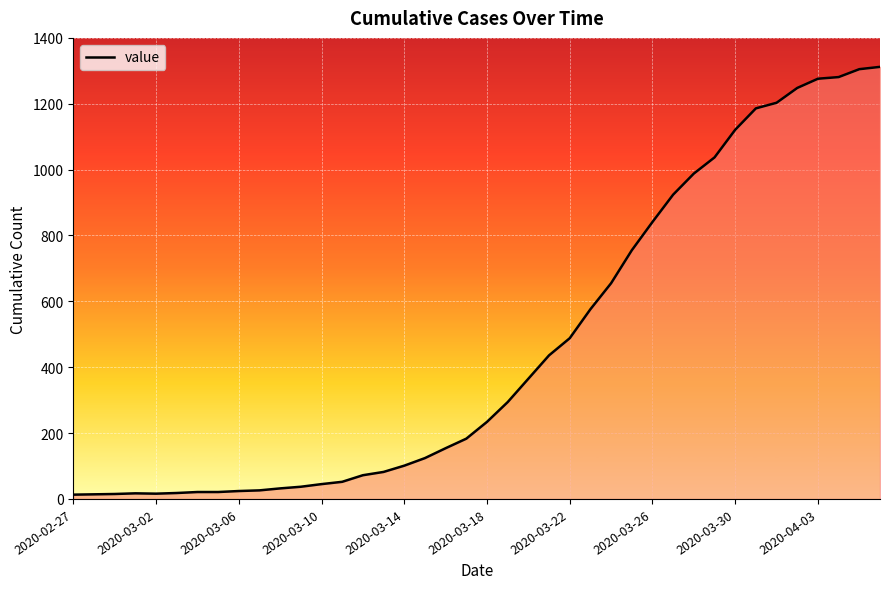

What is the difference between the maximum and minimum values?

1299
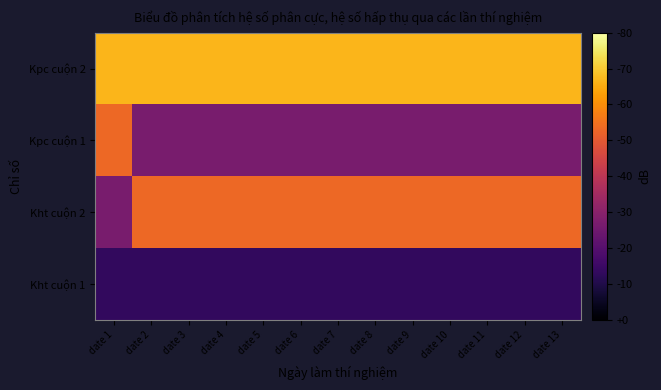

Reading left to right, list all the values displayed in this chart.

Kht cuộn 1: date 1=1	date 2=1	date 3=1	date 4=1	date 5=1	date 6=1	date 7=1	date 8=1	date 9=1	date 10=1	date 11=1	date 12=1	date 13=1
Kht cuộn 2: date 1=2	date 2=4	date 3=4	date 4=4	date 5=4	date 6=4	date 7=4	date 8=4	date 9=4	date 10=4	date 11=4	date 12=4	date 13=4
Kpc cuộn 1: date 1=4	date 2=2	date 3=2	date 4=2	date 5=2	date 6=2	date 7=2	date 8=2	date 9=2	date 10=2	date 11=2	date 12=2	date 13=2
Kpc cuộn 2: date 1=5	date 2=5	date 3=5	date 4=5	date 5=5	date 6=5	date 7=5	date 8=5	date 9=5	date 10=5	date 11=5	date 12=5	date 13=5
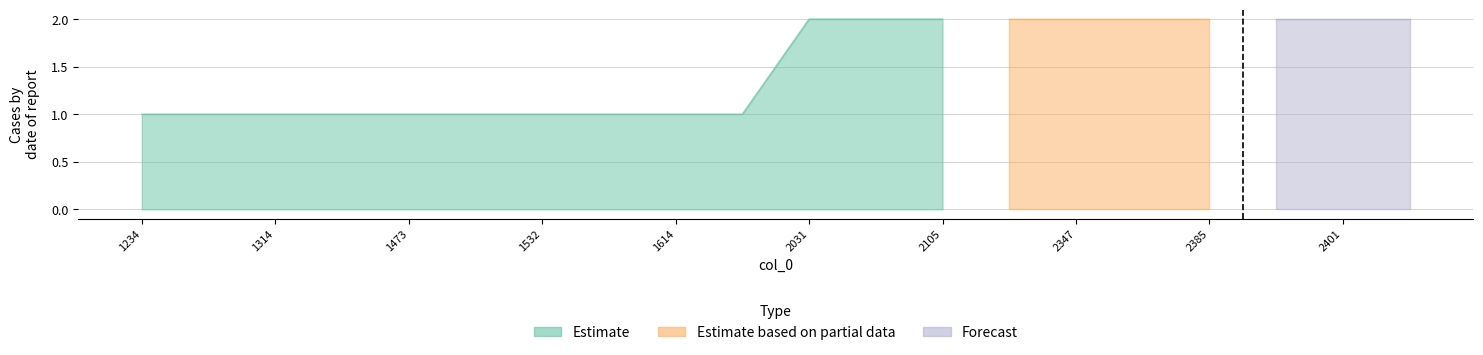

At which category is the sum across all series the highest?

2031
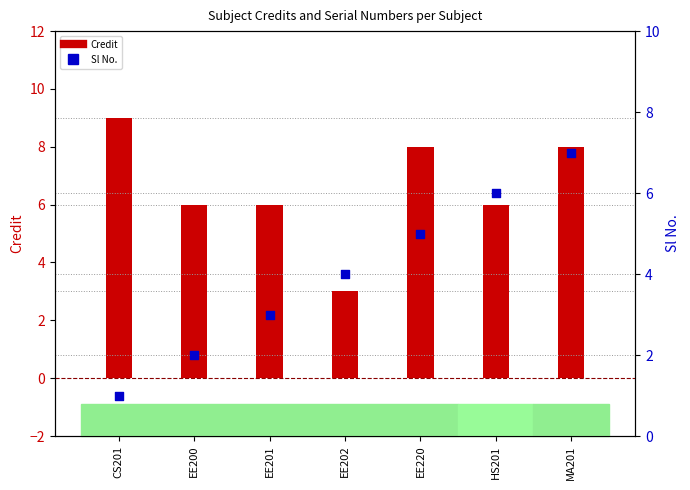

Which series contains the highest Y value?

Credit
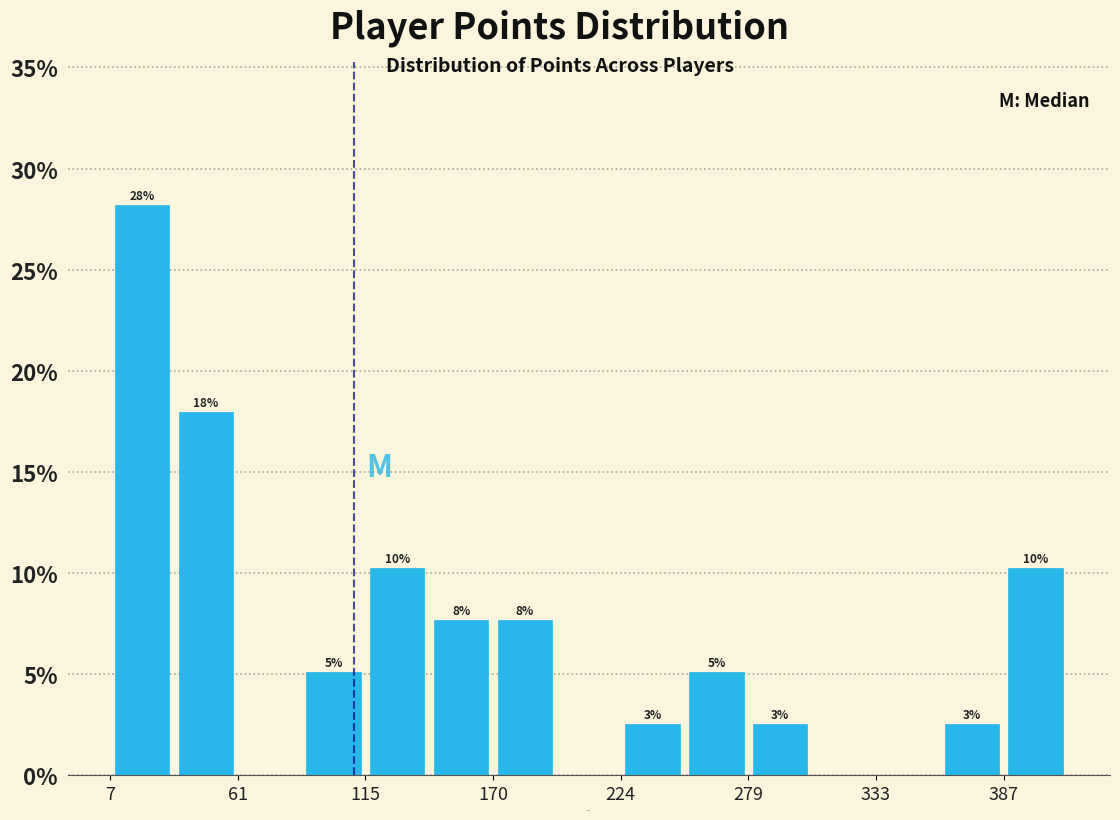

Read against the x-axis, roughly where is the centre of the tallest bar?

20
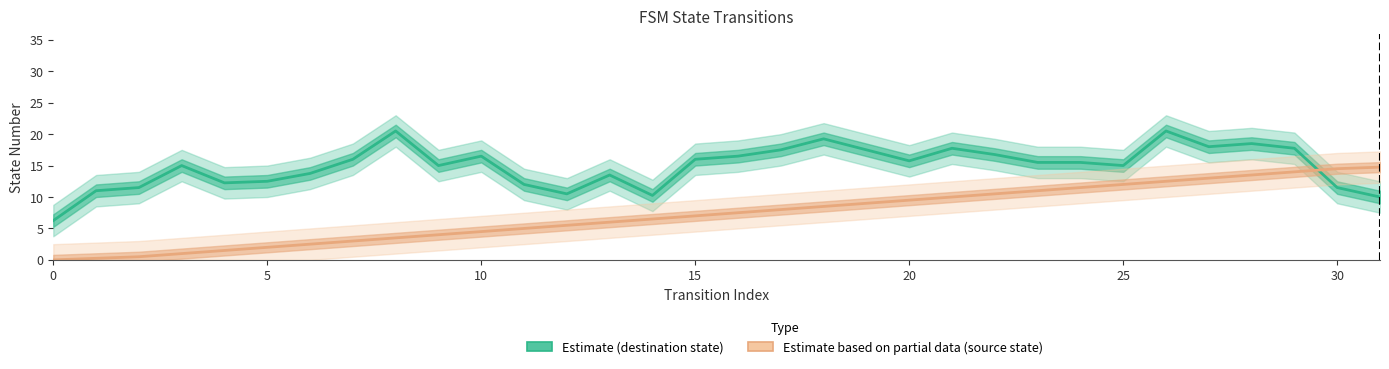

Does the chart display data point markers on the line(s)?

No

==============================

> **WHAT THIS TASK INVOLVES**
Could you copy every entry above word for word, omitting the pictures?

> **RESPONSE**
What is the difference between the maximum and minimum values?

1299

Reading left to right, list all the values displayed in this chart.

Kht cuộn 1: date 1=1	date 2=1	date 3=1	date 4=1	date 5=1	date 6=1	date 7=1	date 8=1	date 9=1	date 10=1	date 11=1	date 12=1	date 13=1
Kht cuộn 2: date 1=2	date 2=4	date 3=4	date 4=4	date 5=4	date 6=4	date 7=4	date 8=4	date 9=4	date 10=4	date 11=4	date 12=4	date 13=4
Kpc cuộn 1: date 1=4	date 2=2	date 3=2	date 4=2	date 5=2	date 6=2	date 7=2	date 8=2	date 9=2	date 10=2	date 11=2	date 12=2	date 13=2
Kpc cuộn 2: date 1=5	date 2=5	date 3=5	date 4=5	date 5=5	date 6=5	date 7=5	date 8=5	date 9=5	date 10=5	date 11=5	date 12=5	date 13=5

At which category is the sum across all series the highest?

2031

Which series contains the highest Y value?

Credit

Read against the x-axis, roughly where is the centre of the tallest bar?

20

Does the chart display data point markers on the line(s)?

No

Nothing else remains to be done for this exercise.